▸ **Task**
Pictures excluded, output the lines of the data below between the one holding "(5) A personal" and the one holding "(6) If confidentiality", inclusive, exactly as they stand.

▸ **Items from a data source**
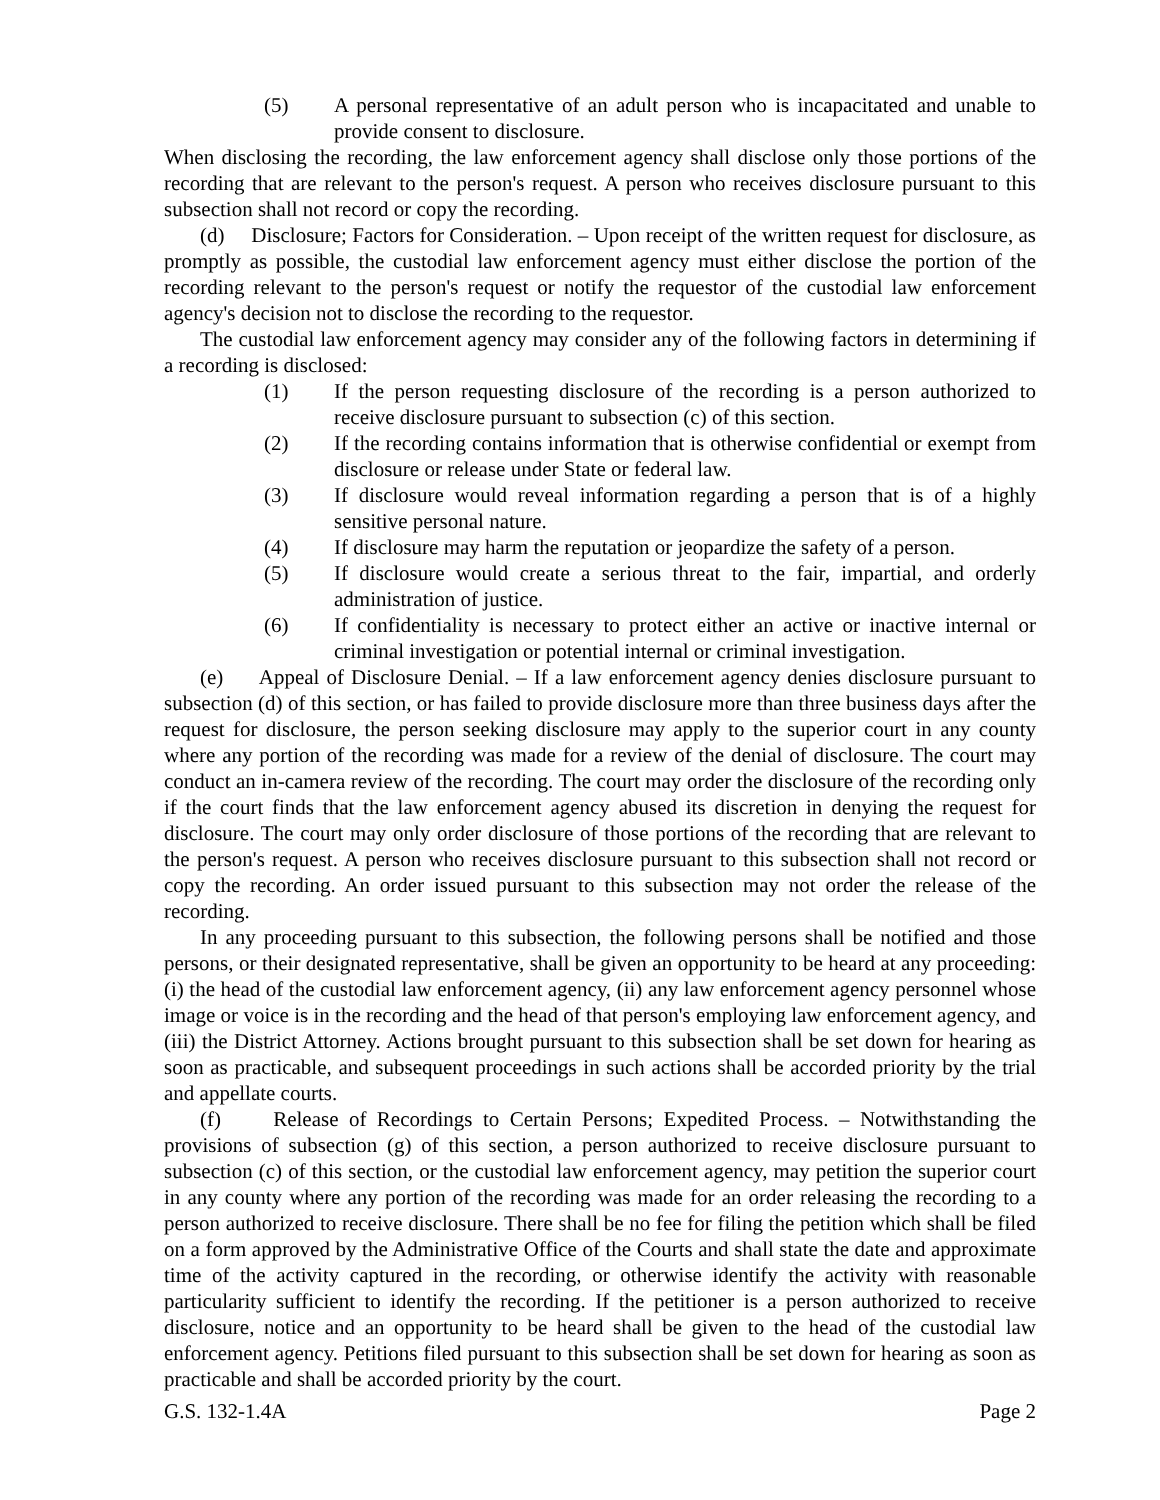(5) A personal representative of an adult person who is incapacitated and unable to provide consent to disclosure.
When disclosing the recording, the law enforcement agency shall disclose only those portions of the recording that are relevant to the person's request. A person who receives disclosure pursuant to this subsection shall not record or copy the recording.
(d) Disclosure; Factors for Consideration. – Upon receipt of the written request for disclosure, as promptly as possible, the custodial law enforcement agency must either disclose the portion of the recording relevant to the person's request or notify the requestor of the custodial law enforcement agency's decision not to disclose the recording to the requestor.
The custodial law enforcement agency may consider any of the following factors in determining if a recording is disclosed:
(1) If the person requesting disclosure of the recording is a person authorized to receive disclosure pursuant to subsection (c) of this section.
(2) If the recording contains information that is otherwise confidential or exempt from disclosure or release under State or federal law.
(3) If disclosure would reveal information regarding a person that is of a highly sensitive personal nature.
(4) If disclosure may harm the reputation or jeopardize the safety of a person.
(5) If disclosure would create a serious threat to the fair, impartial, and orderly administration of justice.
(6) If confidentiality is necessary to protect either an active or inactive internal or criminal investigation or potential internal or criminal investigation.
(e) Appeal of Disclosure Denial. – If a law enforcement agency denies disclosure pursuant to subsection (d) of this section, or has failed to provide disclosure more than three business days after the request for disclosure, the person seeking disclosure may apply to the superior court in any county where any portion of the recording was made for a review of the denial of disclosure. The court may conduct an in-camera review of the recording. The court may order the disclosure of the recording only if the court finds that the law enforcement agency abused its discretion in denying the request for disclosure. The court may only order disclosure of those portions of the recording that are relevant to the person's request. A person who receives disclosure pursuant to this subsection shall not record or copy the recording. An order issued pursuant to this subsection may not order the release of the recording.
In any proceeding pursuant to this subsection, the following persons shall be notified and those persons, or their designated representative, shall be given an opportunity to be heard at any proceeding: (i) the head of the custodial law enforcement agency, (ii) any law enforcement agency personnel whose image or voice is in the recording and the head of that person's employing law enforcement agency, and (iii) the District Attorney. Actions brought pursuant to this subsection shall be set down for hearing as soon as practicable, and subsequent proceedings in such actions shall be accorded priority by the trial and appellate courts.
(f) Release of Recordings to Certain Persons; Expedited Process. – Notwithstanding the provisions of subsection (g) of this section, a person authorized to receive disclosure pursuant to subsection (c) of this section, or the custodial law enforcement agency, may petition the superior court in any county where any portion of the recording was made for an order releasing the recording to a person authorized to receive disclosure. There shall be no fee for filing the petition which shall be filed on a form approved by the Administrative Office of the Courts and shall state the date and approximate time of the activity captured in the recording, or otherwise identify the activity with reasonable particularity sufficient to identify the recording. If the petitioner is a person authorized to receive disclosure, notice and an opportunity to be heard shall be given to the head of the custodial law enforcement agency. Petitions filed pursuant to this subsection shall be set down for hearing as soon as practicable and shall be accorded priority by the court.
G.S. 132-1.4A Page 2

---

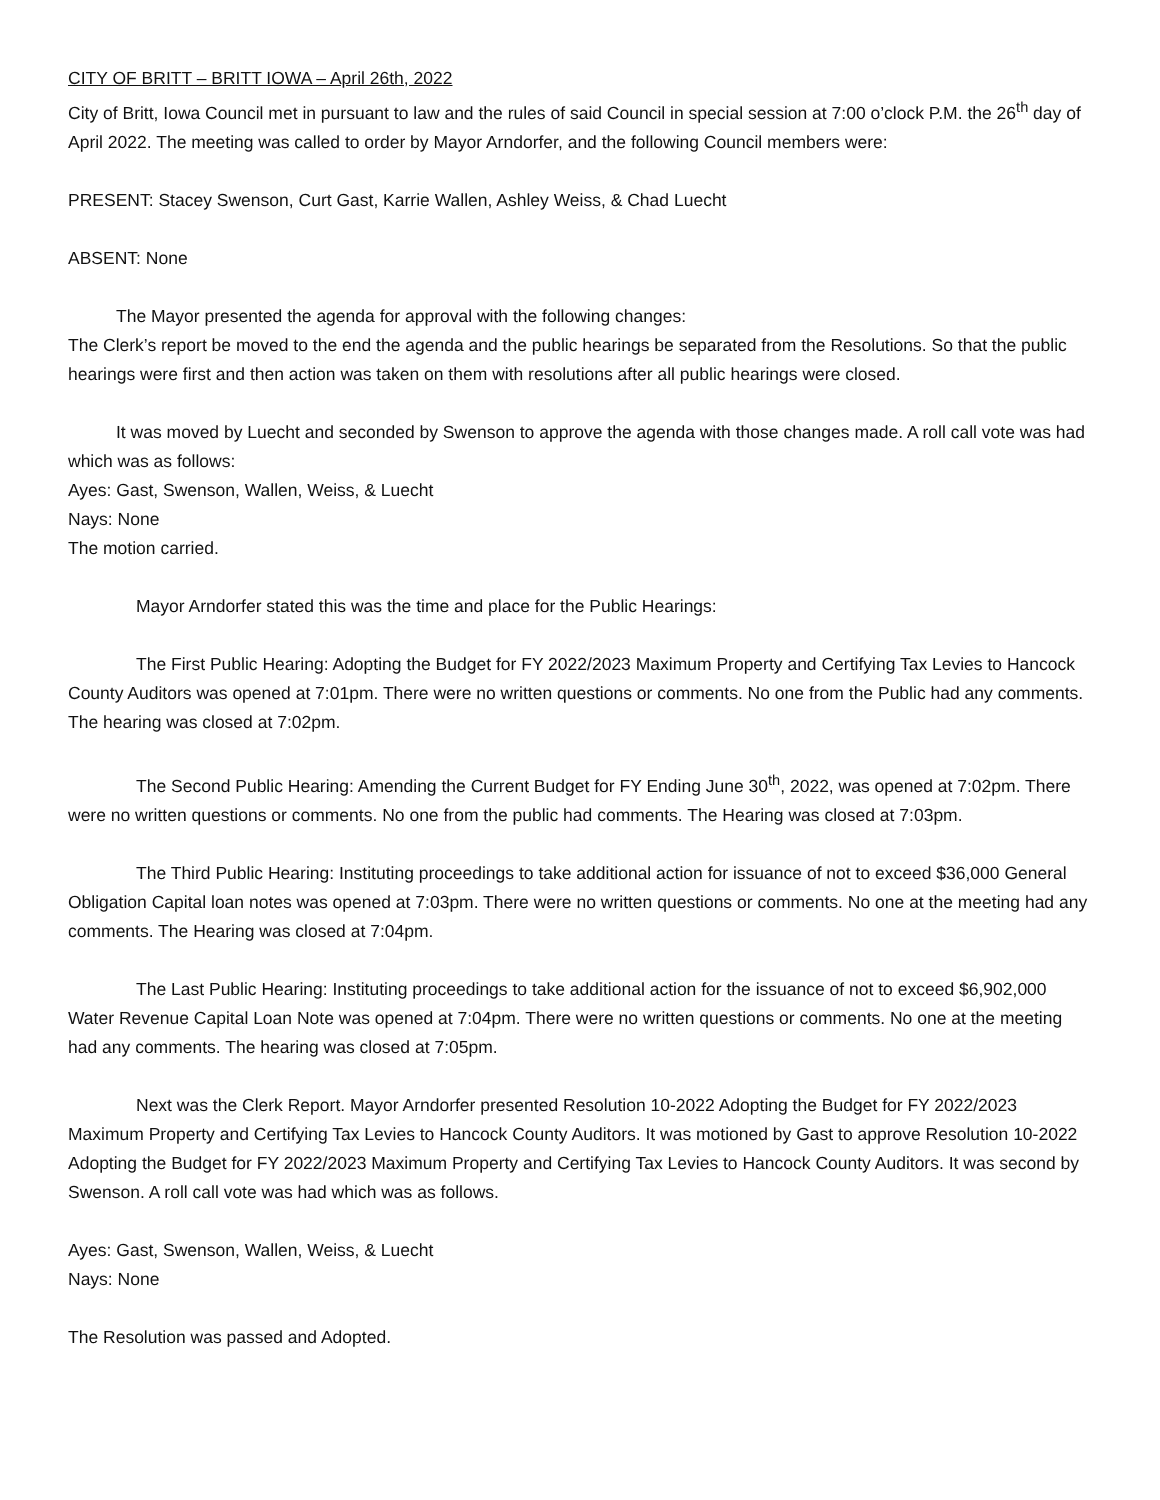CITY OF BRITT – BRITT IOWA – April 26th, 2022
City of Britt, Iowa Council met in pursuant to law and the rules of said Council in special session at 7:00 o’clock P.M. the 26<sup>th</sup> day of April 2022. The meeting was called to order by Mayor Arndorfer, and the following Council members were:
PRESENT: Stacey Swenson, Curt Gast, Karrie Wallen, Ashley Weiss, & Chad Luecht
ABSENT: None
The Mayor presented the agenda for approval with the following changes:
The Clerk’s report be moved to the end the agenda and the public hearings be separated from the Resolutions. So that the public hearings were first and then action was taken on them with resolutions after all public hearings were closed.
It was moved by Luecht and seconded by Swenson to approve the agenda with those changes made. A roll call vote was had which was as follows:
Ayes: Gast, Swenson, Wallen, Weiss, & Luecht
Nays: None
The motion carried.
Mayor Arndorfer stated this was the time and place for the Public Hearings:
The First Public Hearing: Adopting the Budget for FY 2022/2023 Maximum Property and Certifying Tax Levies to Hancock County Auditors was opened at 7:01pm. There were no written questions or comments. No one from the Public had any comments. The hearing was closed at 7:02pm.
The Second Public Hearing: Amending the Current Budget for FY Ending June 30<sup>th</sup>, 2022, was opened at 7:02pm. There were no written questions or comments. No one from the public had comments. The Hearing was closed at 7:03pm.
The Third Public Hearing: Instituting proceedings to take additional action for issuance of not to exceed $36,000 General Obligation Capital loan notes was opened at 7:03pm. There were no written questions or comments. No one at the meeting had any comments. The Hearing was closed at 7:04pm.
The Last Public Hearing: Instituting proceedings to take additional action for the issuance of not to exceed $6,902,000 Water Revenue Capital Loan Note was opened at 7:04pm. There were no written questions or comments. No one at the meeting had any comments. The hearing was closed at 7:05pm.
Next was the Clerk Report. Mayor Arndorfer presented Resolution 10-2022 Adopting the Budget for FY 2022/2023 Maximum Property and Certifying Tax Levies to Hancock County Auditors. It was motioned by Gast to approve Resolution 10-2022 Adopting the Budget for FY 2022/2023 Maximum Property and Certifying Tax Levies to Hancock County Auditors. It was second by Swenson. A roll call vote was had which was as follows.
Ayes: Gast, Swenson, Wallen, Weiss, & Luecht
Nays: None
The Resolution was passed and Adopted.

...

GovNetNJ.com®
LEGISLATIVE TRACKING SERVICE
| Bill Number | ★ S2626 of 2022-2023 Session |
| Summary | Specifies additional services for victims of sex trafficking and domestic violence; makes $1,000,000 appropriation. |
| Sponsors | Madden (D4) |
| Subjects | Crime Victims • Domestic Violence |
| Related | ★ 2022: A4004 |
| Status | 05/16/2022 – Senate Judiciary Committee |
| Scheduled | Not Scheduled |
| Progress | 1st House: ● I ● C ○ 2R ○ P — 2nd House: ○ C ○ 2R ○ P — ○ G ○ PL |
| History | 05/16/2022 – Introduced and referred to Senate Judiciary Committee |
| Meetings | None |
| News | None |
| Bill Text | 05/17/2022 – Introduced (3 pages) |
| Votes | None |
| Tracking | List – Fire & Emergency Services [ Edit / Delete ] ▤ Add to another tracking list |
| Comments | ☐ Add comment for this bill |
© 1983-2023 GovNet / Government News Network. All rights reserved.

▸ **Your solution**
(5) A personal representative of an adult person who is incapacitated and unable to provide consent to disclosure.
When disclosing the recording, the law enforcement agency shall disclose only those portions of the recording that are relevant to the person's request. A person who receives disclosure pursuant to this subsection shall not record or copy the recording.
(d) Disclosure; Factors for Consideration. – Upon receipt of the written request for disclosure, as promptly as possible, the custodial law enforcement agency must either disclose the portion of the recording relevant to the person's request or notify the requestor of the custodial law enforcement agency's decision not to disclose the recording to the requestor.
The custodial law enforcement agency may consider any of the following factors in determining if a recording is disclosed:
(1) If the person requesting disclosure of the recording is a person authorized to receive disclosure pursuant to subsection (c) of this section.
(2) If the recording contains information that is otherwise confidential or exempt from disclosure or release under State or federal law.
(3) If disclosure would reveal information regarding a person that is of a highly sensitive personal nature.
(4) If disclosure may harm the reputation or jeopardize the safety of a person.
(5) If disclosure would create a serious threat to the fair, impartial, and orderly administration of justice.
(6) If confidentiality is necessary to protect either an active or inactive internal or criminal investigation or potential internal or criminal investigation.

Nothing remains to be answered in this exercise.